Along the way, the author shares the stories of those people – kind and scary, generous and needy, “seldom seen by the rest of the world.” In the scope of Dobson’s hero’s journey, these people become his mentors, challengers, allies, and enemies. Thus, at the end, we readers are left with a real sense of the author’s accomplishment. Not only has he changed throughout his trek, but many of those he meets en route seem to benefit from connection with him. In Jackson, Wyoming, a South African boat captain turned elk-antler-chandelier-craftsman insists, “Walking into people’s lives does more good for them than they do for you, though it doesn’t always seem that way. This trip you’re on, it’s not all about you, regardless of whether you know that or not.”

The Great Plains backdrop succeeds as metaphor for what’s wide open before us. We just have to look up from our feet. Occasionally, though, the author lifts us to loftier heights than the book’s overall tone obliges. “Bud-filigreed trees scratched against the melancholy dimness of the day” and other such overwrought imagery threaten to derail the down-to-earth tone of the book. The story works best when the author chucks the lofty poetry for supple prose.

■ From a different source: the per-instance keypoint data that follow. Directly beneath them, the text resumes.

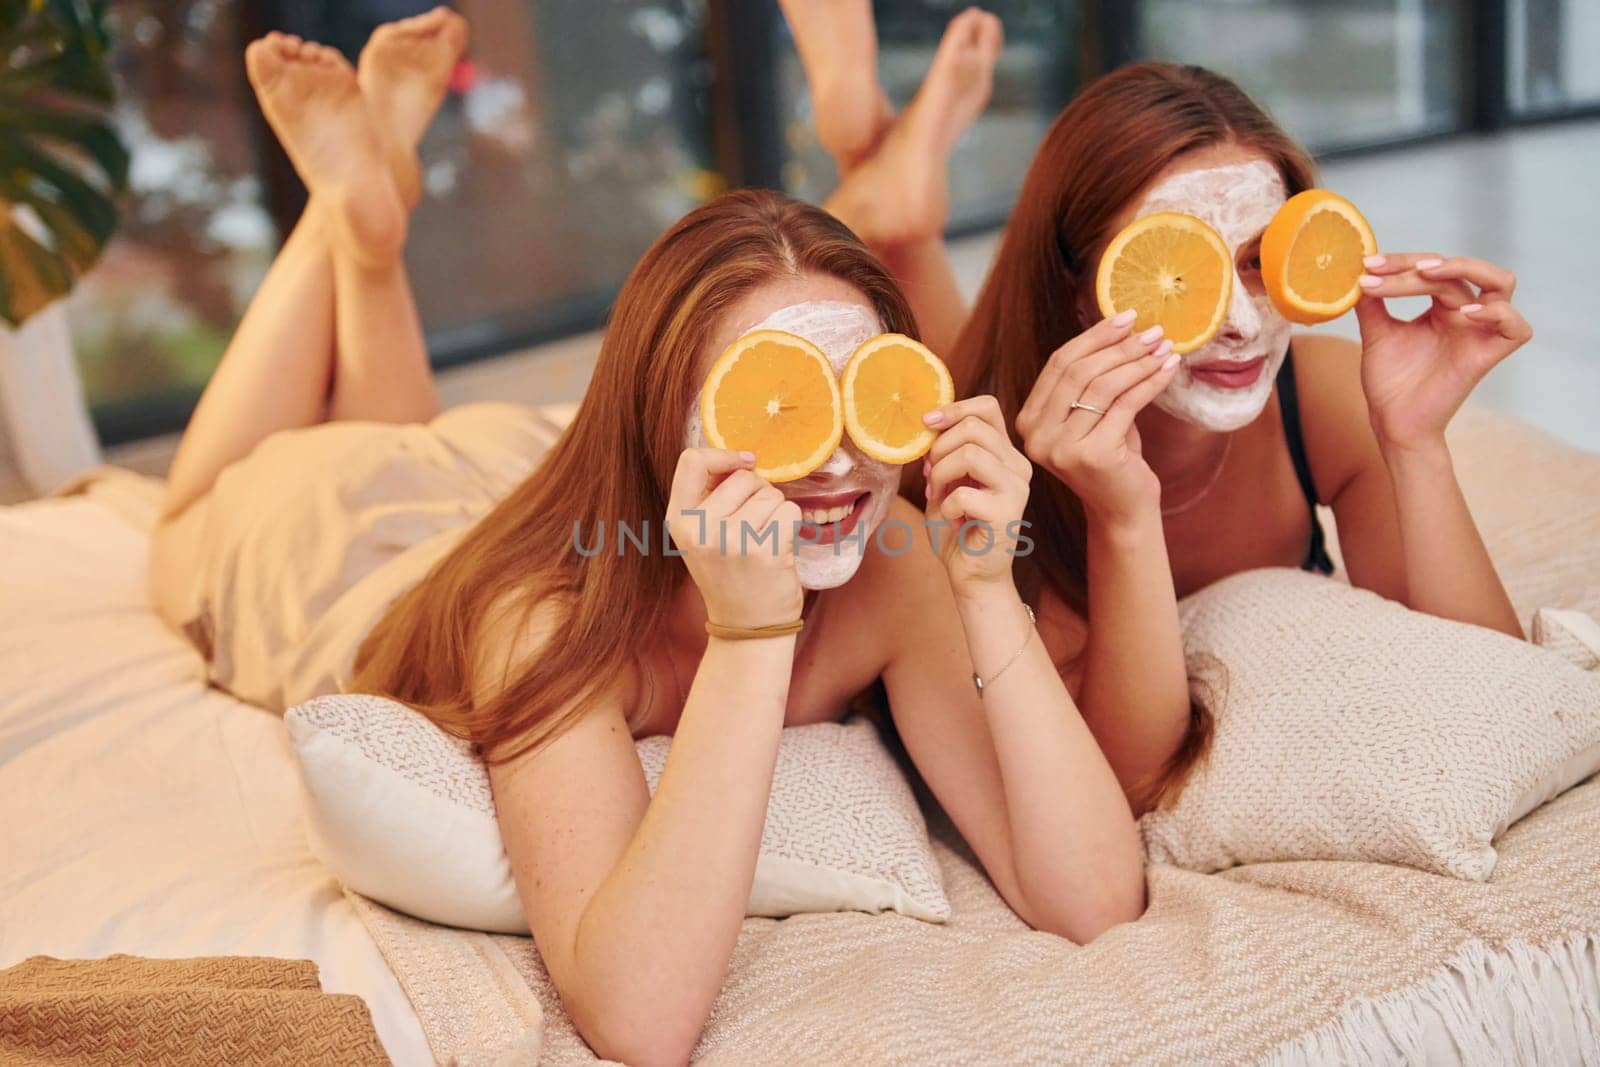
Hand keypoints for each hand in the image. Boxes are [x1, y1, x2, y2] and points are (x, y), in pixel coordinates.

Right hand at [666, 449, 802, 629]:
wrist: (747, 626)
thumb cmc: (730, 574)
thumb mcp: (701, 536)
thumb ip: (711, 497)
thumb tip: (743, 458)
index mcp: (679, 520)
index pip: (692, 461)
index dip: (724, 455)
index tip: (744, 464)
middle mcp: (700, 529)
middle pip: (744, 478)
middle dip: (758, 493)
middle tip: (753, 527)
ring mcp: (732, 540)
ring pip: (771, 494)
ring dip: (776, 512)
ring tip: (764, 541)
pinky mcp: (764, 551)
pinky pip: (789, 512)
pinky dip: (792, 526)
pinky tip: (779, 549)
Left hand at [921, 395, 1032, 593]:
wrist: (973, 576)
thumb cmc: (957, 530)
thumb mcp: (945, 483)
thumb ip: (943, 454)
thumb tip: (929, 426)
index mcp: (1004, 454)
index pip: (988, 407)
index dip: (954, 408)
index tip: (927, 423)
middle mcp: (1017, 466)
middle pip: (973, 427)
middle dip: (938, 447)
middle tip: (930, 474)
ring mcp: (1016, 489)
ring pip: (969, 453)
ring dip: (941, 473)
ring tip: (938, 494)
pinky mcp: (1007, 514)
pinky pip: (964, 494)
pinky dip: (945, 505)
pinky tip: (951, 518)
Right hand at [1014, 311, 1180, 526]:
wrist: (1122, 508)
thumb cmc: (1112, 456)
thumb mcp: (1093, 414)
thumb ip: (1092, 379)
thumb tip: (1120, 325)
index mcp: (1028, 421)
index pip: (1058, 365)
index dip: (1092, 337)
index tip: (1125, 317)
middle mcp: (1036, 435)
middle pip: (1078, 372)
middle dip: (1118, 346)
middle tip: (1151, 331)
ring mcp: (1061, 448)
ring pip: (1102, 387)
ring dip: (1137, 362)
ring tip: (1164, 348)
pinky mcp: (1092, 456)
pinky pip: (1125, 405)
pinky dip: (1150, 383)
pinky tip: (1168, 370)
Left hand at [1354, 253, 1532, 451]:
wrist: (1393, 421)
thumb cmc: (1391, 381)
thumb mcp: (1378, 333)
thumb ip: (1373, 302)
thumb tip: (1362, 272)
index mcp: (1442, 306)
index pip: (1433, 267)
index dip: (1402, 262)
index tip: (1367, 267)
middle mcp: (1465, 314)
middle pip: (1457, 271)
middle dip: (1417, 265)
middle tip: (1381, 270)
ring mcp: (1479, 333)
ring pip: (1501, 283)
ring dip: (1467, 269)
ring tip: (1427, 273)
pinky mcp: (1488, 356)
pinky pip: (1516, 328)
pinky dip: (1497, 314)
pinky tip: (1465, 313)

Another problem: no map. I imagine the author feels that if he provided a map of his journey within the book’s pages, it would undermine the pervasive uncertainty he wishes to convey. Relating to Oregon Trail travelers, he says,

The maps some carried were indistinct and uncertain, and could never tell their owners how the journey and landscape would make vast personal changes in them along the way. But if my trip had shown me anything, it was that once on a road, or a worn path, one is never lost. One may be disoriented or unsure of the direction he or she is headed. But a trail, a path, a road leads somewhere.

Whatever, Dobson, give me a map, a rough map, any map’ll do.

Maplessness and lofty snippets aside, nothing can diminish the heart poured into the overall narrative, with its regular people doing regular things, vast skies, open plains, and endless horizon. Every weighty step of Dobson’s Great Plains backpack odyssey teaches the author to winnow his load. He learns to keep in his pack only those things he most needs and values to keep moving, to keep living. So while I pine for William Least Heat-Moon, circumnavigating the blue highways of America in a van called Ghost Dancing, I am nevertheless pleased to encounter a backpack-schlep through the flyover zone with Patrick Dobson. I couldn’t help but enjoy that trip, too.